Goal of the exercise. Print every line of the records below word for word, leaving the pictures out.

Source data.
::::

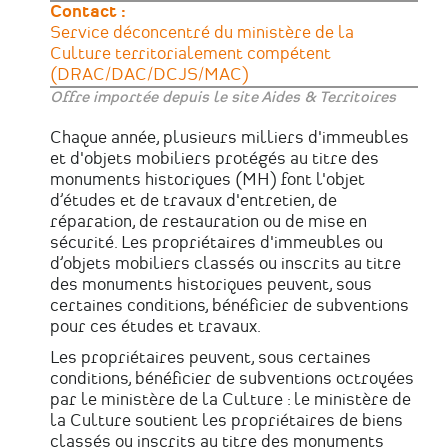
Contact :
Service déconcentré du ministère de la
Culture territorialement compétent
(DRAC/DAC/DCJS/MAC)
Offre importée depuis le site Aides & Territoires
Chaque année, plusieurs milliers d'immeubles
et d'objets mobiliers protégés au titre des
monuments historiques (MH) font l'objet
d’études et de travaux d'entretien, de
réparation, de restauration ou de mise en
sécurité. Les propriétaires d'immeubles ou
d’objets mobiliers classés ou inscrits au titre
des monuments historiques peuvent, sous
certaines conditions, bénéficier de subventions
pour ces études et travaux.
Les propriétaires peuvent, sous certaines
conditions, bénéficier de subventions octroyées
par le ministère de la Culture : le ministère de
la Culture soutient les propriétaires de biens
classés ou inscrits au titre des monuments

::::

Answer to this exercise.
Contact :
Service déconcentré du ministère de la
Culture territorialement compétent
(DRAC/DAC/DCJS/MAC)
Offre importée depuis le site Aides & Territoires
Chaque année, plusieurs milliers d'immeubles
et d'objets mobiliers protégés au titre des
monuments historiques (MH) font l'objet
d’études et de travaux d'entretien, de
réparation, de restauration ou de mise en
sécurité. Les propriétaires d'immeubles ou
d’objets mobiliers classés ou inscrits au titre
des monuments historiques peuvent, sous
certaines conditions, bénéficier de subventions
pour ces études et travaux.
Les propriétaires peuvent, sous certaines
conditions, bénéficier de subventions octroyées
par le ministère de la Culture : le ministère de
la Culture soutient les propriétaires de biens
classés ou inscrits au titre des monuments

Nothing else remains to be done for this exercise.